Update the data from the very start through the line containing "var sketch = newSketch(context, id", changing "Q0" to "frontPlane" and keeping everything else unchanged. Omit the pictures from your answer.

• [Stored entries]:
____
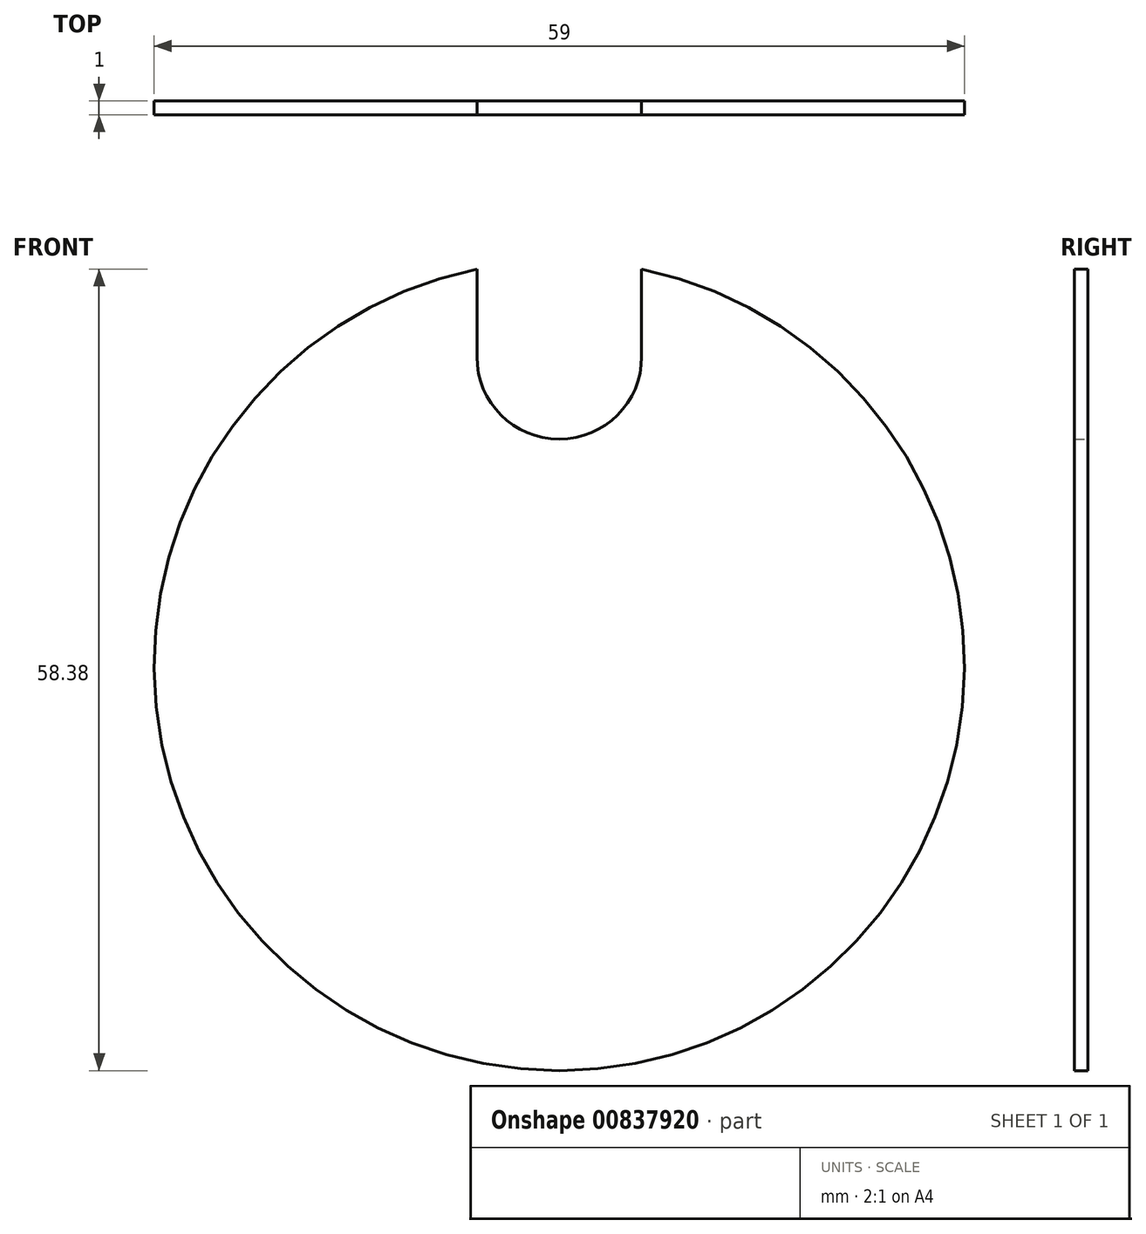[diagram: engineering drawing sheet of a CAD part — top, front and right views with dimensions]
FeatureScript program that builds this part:
annotation { "Feature Type Name" : "Feature", "Feature Type Description" : "" }
export const myFeature = defineFeature(function(context is Context, id is Id, definition is map)
    precondition{}
    {
        {
            var Q0;
            Q0=qCreatedBy(makeId("Front.planeOp"),FACE);
            var sketch = newSketch(context, id + "F0", { "sketchPlane" : qUnion([Q0])});
            skCircle(sketch, "E0", {"center": v(0, 0) * mm, "radius": 29.5 * mm});
            skLineSegment(sketch, "E1", {"start": v(0, 29.5) * mm, "end": v(0, 22.5) * mm});
            skCircle(sketch, "E2", {"center": v(0, 22.5) * mm, "radius": 6 * mm});
            skLineSegment(sketch, "E3.bottom", {"start": v(-6, 22.5) * mm, "end": v(6, 22.5) * mm});
            skLineSegment(sketch, "E3.top", {"start": v(-6, 29.57) * mm, "end": v(6, 29.57) * mm});
            skLineSegment(sketch, "E3.left", {"start": v(-6, 22.5) * mm, "end": v(-6, 29.57) * mm});
            skLineSegment(sketch, "E3.right", {"start": v(6, 22.5) * mm, "end": v(6, 29.57) * mm});
            skSolve(sketch);
        }
        {
            var Q0;
            {var subQ3=sQuery(id+"F0.wireOp",EDGE,"E3.right");var subQ8=sQuery(id+"F0.wireOp",EDGE,"E0");var subQ9=makeQuery(id+"F0.imprint","INTERSECT",VERTEX,{"derivedFrom":[subQ8,subQ3]});Q0=makeQuery(id+"F0.imprint","IMPRINT",FACE,{"disambiguationData":[TD([[makeQuery(id+"F0.imprint","IMPRINT",EDGE,{"disambiguationData":[TD([[subQ9,1.0]])],"derivedFrom":subQ8}),1.0]])]});}
            extrude(context, id + "F1", {"entities" : qUnion([Q0]), "depth" : 1 * mm, "offsetDistance" : 25 * mm});
        }
    });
____
• [Result for this exercise]:
[diagram: engineering drawing sheet of a CAD part — top, front and right views with dimensions]
FeatureScript program that builds this part:
annotation { "Feature Type Name" : "Feature", "Feature Type Description" : "" }
export const myFeature = defineFeature(function(context is Context, id is Id, definition is map)
    precondition{}
    {
        {
            var frontPlane;
            frontPlane=qCreatedBy(makeId("Front.planeOp"),FACE);
            var sketch = newSketch(context, id + "F0", { "sketchPlane" : qUnion([frontPlane])});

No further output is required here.